When Iranians took U.S. embassy officials hostage during the 1979 Iranian Revolution, I think that it would be safe to say that most Americans had no idea why the Iranian revolutionaries were so angry at the United States. No doubt Americans assumed that the revolutionaries simply hated America for its freedom and values.
But Iranians knew that in 1953 the CIA had surreptitiously entered Iran and fomented a coup that resulted in the ouster of Iran’s democratically elected prime minister, a man named Mohammed Mossadegh. Not surprisingly, Mossadegh was highly respected by the Iranian people, and he also was selected as Time magazine’s Man of the Year.

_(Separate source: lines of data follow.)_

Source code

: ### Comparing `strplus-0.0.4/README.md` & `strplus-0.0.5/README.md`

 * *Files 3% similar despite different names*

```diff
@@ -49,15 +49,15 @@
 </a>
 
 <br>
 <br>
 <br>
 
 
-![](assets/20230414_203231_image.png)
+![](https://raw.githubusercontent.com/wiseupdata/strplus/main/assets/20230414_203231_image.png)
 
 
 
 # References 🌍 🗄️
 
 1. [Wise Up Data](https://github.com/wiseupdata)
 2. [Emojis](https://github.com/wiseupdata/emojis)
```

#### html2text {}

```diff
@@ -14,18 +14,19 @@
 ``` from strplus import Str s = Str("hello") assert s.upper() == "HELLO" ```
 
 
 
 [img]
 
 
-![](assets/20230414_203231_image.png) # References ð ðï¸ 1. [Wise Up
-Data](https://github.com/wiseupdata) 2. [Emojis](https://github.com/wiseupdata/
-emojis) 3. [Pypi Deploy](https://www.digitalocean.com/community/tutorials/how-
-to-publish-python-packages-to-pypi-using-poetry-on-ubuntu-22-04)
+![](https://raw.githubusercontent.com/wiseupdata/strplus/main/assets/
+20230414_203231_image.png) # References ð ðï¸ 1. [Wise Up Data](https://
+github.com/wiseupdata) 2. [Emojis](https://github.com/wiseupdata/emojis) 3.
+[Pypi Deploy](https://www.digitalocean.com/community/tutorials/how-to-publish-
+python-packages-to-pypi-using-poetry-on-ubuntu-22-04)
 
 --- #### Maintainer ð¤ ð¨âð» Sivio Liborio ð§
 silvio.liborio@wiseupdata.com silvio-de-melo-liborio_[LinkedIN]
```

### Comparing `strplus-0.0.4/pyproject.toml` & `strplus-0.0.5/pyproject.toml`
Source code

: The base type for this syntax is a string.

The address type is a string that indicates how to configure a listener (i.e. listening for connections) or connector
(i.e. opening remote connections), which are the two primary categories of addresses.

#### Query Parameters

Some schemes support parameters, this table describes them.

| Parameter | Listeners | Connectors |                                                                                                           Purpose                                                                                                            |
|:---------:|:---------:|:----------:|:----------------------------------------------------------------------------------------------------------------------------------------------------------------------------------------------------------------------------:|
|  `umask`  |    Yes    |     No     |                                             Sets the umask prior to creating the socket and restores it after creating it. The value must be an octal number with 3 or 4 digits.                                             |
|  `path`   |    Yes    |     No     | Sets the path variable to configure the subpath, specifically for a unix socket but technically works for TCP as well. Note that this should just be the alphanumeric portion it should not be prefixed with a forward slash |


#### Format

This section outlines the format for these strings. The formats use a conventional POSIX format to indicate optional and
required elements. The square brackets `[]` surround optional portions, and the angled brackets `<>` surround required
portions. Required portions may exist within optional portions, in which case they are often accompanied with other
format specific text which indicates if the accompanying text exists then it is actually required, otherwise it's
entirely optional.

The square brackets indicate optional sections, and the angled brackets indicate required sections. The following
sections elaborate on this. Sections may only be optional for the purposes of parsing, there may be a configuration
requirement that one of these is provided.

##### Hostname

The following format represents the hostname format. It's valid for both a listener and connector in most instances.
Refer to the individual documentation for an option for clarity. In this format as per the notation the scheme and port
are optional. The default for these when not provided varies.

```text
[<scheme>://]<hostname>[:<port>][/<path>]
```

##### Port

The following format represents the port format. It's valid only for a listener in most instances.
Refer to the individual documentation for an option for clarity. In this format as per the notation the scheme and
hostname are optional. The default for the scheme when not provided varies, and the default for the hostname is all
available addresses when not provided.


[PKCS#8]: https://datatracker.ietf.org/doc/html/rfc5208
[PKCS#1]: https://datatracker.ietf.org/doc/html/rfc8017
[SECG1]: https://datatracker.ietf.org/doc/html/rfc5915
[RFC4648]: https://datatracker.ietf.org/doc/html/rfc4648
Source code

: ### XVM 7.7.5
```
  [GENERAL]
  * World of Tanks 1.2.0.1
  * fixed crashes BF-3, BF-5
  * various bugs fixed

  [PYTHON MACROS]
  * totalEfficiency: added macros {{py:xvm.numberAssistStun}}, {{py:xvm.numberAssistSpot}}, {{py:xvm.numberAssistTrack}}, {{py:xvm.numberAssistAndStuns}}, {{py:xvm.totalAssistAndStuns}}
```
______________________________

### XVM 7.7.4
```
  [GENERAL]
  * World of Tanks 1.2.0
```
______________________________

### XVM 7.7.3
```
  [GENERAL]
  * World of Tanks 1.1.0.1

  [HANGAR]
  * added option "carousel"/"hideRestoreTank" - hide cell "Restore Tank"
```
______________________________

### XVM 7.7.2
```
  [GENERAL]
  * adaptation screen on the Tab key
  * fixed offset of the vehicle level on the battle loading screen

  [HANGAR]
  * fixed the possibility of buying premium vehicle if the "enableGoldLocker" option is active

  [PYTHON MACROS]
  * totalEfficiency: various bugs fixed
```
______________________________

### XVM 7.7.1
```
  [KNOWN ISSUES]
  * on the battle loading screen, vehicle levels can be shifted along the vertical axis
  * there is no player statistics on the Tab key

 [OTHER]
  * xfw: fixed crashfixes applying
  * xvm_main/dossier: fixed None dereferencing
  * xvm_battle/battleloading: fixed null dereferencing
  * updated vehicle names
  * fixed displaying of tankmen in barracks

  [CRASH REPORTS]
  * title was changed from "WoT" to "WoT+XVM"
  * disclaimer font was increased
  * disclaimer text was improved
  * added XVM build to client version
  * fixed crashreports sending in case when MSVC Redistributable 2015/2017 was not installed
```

Ousting Mossadegh from power, the CIA replaced him with the shah of Iran, who, with his savage secret police force, proceeded to oppress, brutalize, and torture the Iranian populace for the next 25 years.
It was no different with respect to the Iraqi people. While President Bush today bases his invasion of Iraq on the notion that Saddam Hussein was a dangerous dictator who was trying to secure weapons of mass destruction, he fails to mention that U.S. officials, including President George H.W. Bush, had been strong supporters of this dictator throughout the 1980s. In fact, the current President Bush also fails to mention that it was the United States and other Western countries that furnished Saddam with biological and chemical weapons along with nuclear technology.
Then, when Saddam became the new official enemy of the United States after the fall of the Berlin Wall, the U.S. government, in combination with the UN, proceeded to implement what is arguably the most brutal set of sanctions in world history. Over the course of more than a decade, the sanctions contributed to the deaths of hundreds of thousands of Iraqi children. Ramzi Yousef, one of the 1993 terrorists who attacked the World Trade Center, angrily cited the sanctions as one of the reasons for that attack. Later, two high UN officials resigned in protest against what they termed U.S.-government–caused genocide. The most authoritative studies have concluded that approximately 300,000 children lost their lives from infection and illness attributed to the sanctions. But when U.S. Ambassador to the UN Madeleine Albright was asked by 60 Minutes whether the deaths of the Iraqi children had been “worth it,” she answered that, yes, the deaths had been “worth it.”
Then there were the illegal “no-fly zones” over Iraq, which had been authorized by neither the U.S. Congress nor the UN. The missiles fired by U.S. warplanes in the enforcement of the “no-fly” policy killed an untold number of additional Iraqis.
Finally, there has been the brutal invasion and occupation of Iraq, a country that never attacked the United States or even threatened to do so, which has resulted in the deaths and maiming of hundreds of thousands of more Iraqis (a recent study by researchers at Johns Hopkins University put the number at more than 650,000), not to mention the conversion of Iraq into a hellhole and wasteland of violence and destruction.
It is almost incredible that, although U.S. intelligence agencies have recently concluded that the invasion of Iraq has increased the threat of terrorism against the United States, there are still U.S. officials who maintain that all the bad things that the U.S. government did in the Middle East had nothing to do with the anger and hatred that led to the 9/11 attacks. It’s all because they hate America’s “freedom and values,” not because the U.S. government has killed, tortured, abused, and humiliated people in the Middle East for years.